Sunday, November 21, 2004


As published in The Santa Fe New Mexican
Nov. 21, 2004

State Senate Democrats on Saturday chose Sen. Michael Sanchez of Belen to be their majority floor leader.

Also during a party caucus in Albuquerque, the Democrat lawmakers endorsed Sen. Ben Altamirano of Silver City to be the new president pro tem of the Senate. While this gives Altamirano‘s chances a good boost, the president pro-tem is voted on by the full Senate -- not just Democrats -- in January.

The two top positions in the Senate opened up following the resignation of prior Majority Leader Manny Aragon and the decision of current president pro tem Richard Romero to not seek re-election.

Sanchez, a lawyer by profession, has been the chairman of the Senate Judiciary Committee for several years.

He is the brother of Raymond Sanchez, who was speaker of the House for 16 years until he was defeated for re-election in 2000.

In a secret ballot Michael Sanchez defeated several candidates vying for the job, which had belonged to Sen. Manny Aragon. Aragon resigned from the Senate this year after being named president of New Mexico Highlands University.

Sanchez said he's "excited that the caucus is together." He said he spoke with the two senators who ran for the majority leader post -- Phil Griego of San Jose and Carlos Cisneros of Taos -- and all agreed to work together.

"I'll be working with the governor and every legislator," Sanchez said. "I believe this is a new beginning in the Senate."

Contracted after the vote, Griego said he wasn’t upset.

“I’m still a senator,” he said. “I still have a voice and a responsibility to my constituents.”

Griego had campaigned aggressively for the position for several months. One of his selling points was what he called his “access to the Fourth floor” -- in other words his good working relationship with Gov. Bill Richardson.

Richardson has stayed officially neutral in the leadership contests. But some senators believe that Altamirano and Griego were Richardson’s preferred candidates for the posts.

Altamirano, who has been in the Senate since 1971, is the senator with the most seniority. He has served as chairman of the Senate Finance Committee for several years.

Republican Joe Carraro of Albuquerque also is running for the pro tem job. Democrats outnumber Republicans 24-18 in the Senate, though Carraro claims he can convince enough Democrats to vote for him to win.

Sanchez, however, said he believes Democrats will unite behind Altamirano. "I believe our caucus will name the next president pro tem, he said.

Two other Democrats were seeking the pro tem post, including Senators Tim Jennings of Roswell and Dede Feldman of Albuquerque.

The Democratic senators agreed not to disclose the vote count in any of the races a senator, who asked not to be identified said.

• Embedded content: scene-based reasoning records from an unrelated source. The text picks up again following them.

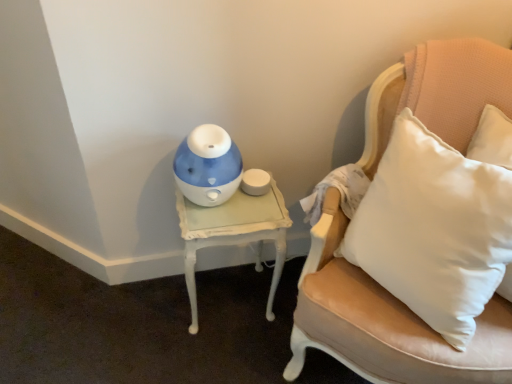
Question: Is leather cushion at right to the left or to the right of blue glossy humidifier at center in the image?

Choices:
 (A) left
 (B) right

Answer: (B)

Question: Based on their sizes in the image, would you say leather cushion at right is bigger or smaller than blue glossy humidifier at center?

Choices:
 (A) small
 (B) big

Answer: (B)

Question: Which object is positioned closest to the leather cushion at right?

Choices:
 (A) blue glossy humidifier at center
 (B) white painted wood table at left

Answer: (B)

Question: Which of these objects is positioned farthest from the white painted wood table at left?

Choices:
 (A) leather cushion at right
 (B) blue glossy humidifier at center

Answer: (A)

In another leadership race, two Democrats tied for the position of majority whip. These were Senators Linda Lopez of Albuquerque and Mary Jane Garcia of Dona Ana, who currently holds that position.

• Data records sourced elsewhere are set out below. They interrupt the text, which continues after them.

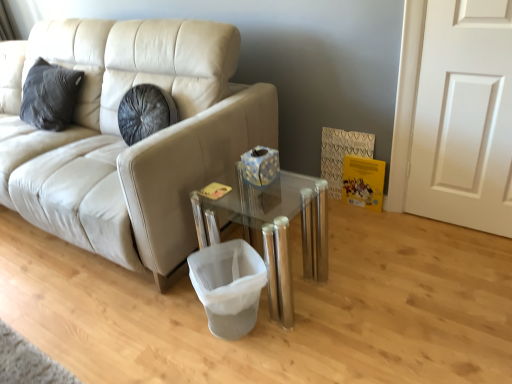
Question: Is point (148, 155) positioned closer to the camera than point (487, 31)?

Choices:
 (A) farther
 (B) closer

Answer: (B)

Question: From a real-world perspective, is beige leather couch at left above or below white matte door at right?

Choices:
 (A) below
 (B) above

Answer: (A)

Question: Which object is the farthest from the white fabric laundry basket at lower center?

Choices:
 (A) white matte door at right
 (B) transparent glass table at center
 (C) beige leather couch at left

Answer: (A)

Question: Which object is the farthest from the white fabric laundry basket at lower center?

Choices:
 (A) transparent glass table at center
 (B) beige leather couch at left
 (C) white matte door at right

Answer: (C)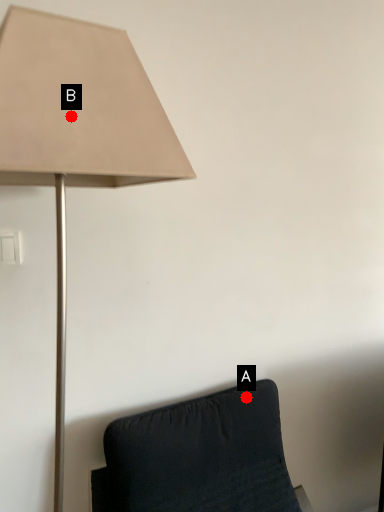
Question: Two points are circled on the image, labeled by A and B beside each circle. Which point is closer to the camera taking this photo?

Choices:
 (A) A is closer
 (B) B is closer

Answer: (B)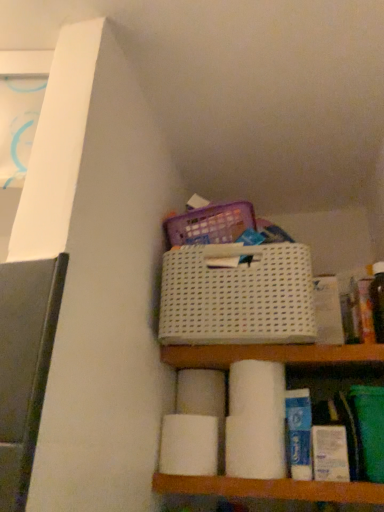
Question: Is white mesh basket at center to the left or to the right of white matte toilet paper at center, which is the 2th toilet paper in back-to-front order, in the image?

Choices:
 (A) left
 (B) right

Answer: (B)

Question: From the image's perspective, relative to white matte toilet paper at center, the 2th toilet paper from the front, is white mesh basket at center above or below?

Choices:
 (A) above
 (B) below

Answer: (A)

Question: Which of these objects is positioned farthest from the white matte toilet paper at center, the 2th toilet paper from the front?

Choices:
 (A) white matte toilet paper at center, which is the third toilet paper in back-to-front order
 (B) white matte toilet paper at lower center, the third toilet paper when ordered from front to back
 (C) white mesh basket at center

Answer: (C)

Question: Which object is the farthest from the white mesh basket at center?

Choices:
 (A) white matte toilet paper at center, the first toilet paper when ordered from front to back
 (B) white matte toilet paper at lower center, the third toilet paper when ordered from front to back
 (C) white matte toilet paper at center, which is the 2th toilet paper in back-to-front order

Answer: (C)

Senate Democrats will hold another caucus meeting Monday to vote again for whip. Sanchez said one possibility would be to have "co-whips."

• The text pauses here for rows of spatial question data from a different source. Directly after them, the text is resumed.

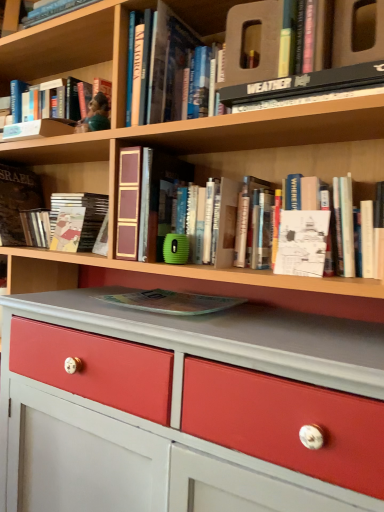
Question: From a real-world perspective, is black hardcover book at upper center, acting as the seventh book starting from the left, over white paper at center?

Choices:
 (A) no
 (B) yes

Answer: (B)

Question: Would you say black hardcover book at upper center, acting as the seventh book starting from the left, contains white paper at center?

Choices:
 (A) no
 (B) yes

Answer: (A)

Question: Can you confirm if black hardcover book at upper center, acting as the seventh book starting from the left, is taller than white paper at center?

Choices:
 (A) yes
 (B) no

Answer: (B)

Question: Would you say black hardcover book at upper center, the 2th book when ordered from right to left, is outside white paper at center?

Choices:
 (A) no
 (B) yes

Answer: (B)

Question: Is black hardcover book at upper center, the 2th book when ordered from right to left, looking in the opposite direction of white paper at center?

Choices:
 (A) yes
 (B) no

Answer: (B)

Question: Would you say black hardcover book at upper center, the 2th book when ordered from right to left, is to the left or to the right of white paper book at upper right, which is the eighth book from left to right, in the picture?

Choices:
 (A) left
 (B) right

Answer: (A)

Question: From a real-world perspective, is black hardcover book at upper center, the 2th book when ordered from right to left, physically located above or below white paper book at upper right, which is the eighth book from left to right?

Choices:
 (A) below
 (B) above

Answer: (B)

Question: Is point (369, 61) closer or farther from the camera than point (274, 148)?

Choices:
 (A) closer
 (B) farther

Answer: (A)

Question: Considering the positions of black hardcover book at upper center, the 2th book when ordered from right to left, and white paper book at upper right, placed as the 1th book when sorted from right to left, in the image, is black hardcover book at upper center, the 2th book when ordered from right to left, wider or thinner than white paper book at upper right, placed as the 1th book when sorted from right to left,?

Choices:
 (A) thin
 (B) wide

Answer: (B)

Question: In terms of width, does white paper book at upper right, which is the eighth book from left to right, look wider or thinner when compared to black hardcover book at upper center, the 2th book when ordered from right to left?

Choices:
 (A) thin
 (B) wide

Answer: (A)

Question: Based on their sizes in the image, would you say white paper book at upper right, placed as the 1th book when sorted from right to left, is bigger or smaller than black hardcover book at upper center, the 2th book when ordered from right to left?

Choices:
 (A) small
 (B) big

Answer: (B)

Question: Considering their positions, is white paper book at upper right, placed as the 1th book when sorted from right to left, located in front of or behind black hardcover book at upper center, acting as the seventh book starting from the left?

Choices:
 (A) behind
 (B) front

Answer: (A)

Question: Does point (274, 160) appear closer or farther from the camera than point (288, 92)?

Choices:
 (A) farther
 (B) closer

Answer: (A)

Question: From the image's perspective, is brown leather book at left, marked as the 8th book in a right-to-left arrangement, located above or below transparent plastic magazine at center, the fourth book positioned from the right?

Choices:
 (A) below
 (B) above

Answer: (B)

Question: Considering the positions of brown leather book at left, marked as the 8th book in a right-to-left arrangement, and transparent plastic magazine at center, which is the fifth book from left to right, in the image, is brown leather book at left, marked as the 8th book in a right-to-left arrangement, wider or thinner than transparent plastic magazine at center, which is the fifth book from left to right,?

Choices:
 (A) wide
 (B) thin

Answer: (B)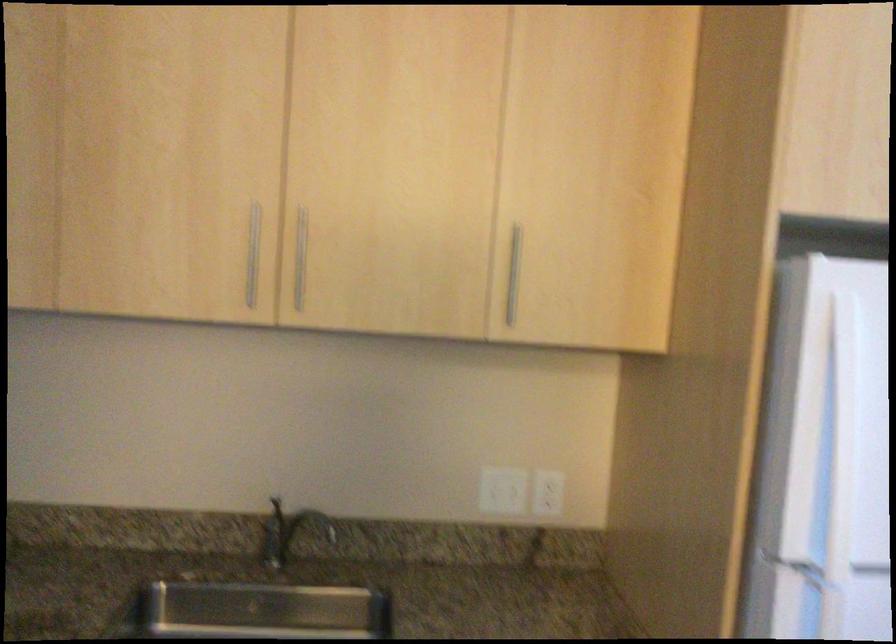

Sen. Lidio Rainaldi of Gallup was elected caucus leader.

Senate Republicans are scheduled to meet today though neither Minority Floor Leader Stuart Ingle of Portales or Minority Whip Leonard Lee Rawson of Las Cruces are expected to have any challengers.

House Democrats and Republicans will both caucus on Monday, Both Majority Leader Danice Picraux, D-Albuquerque and Minority Floor Leader Ted Hobbs, R-Albuquerque, have challengers.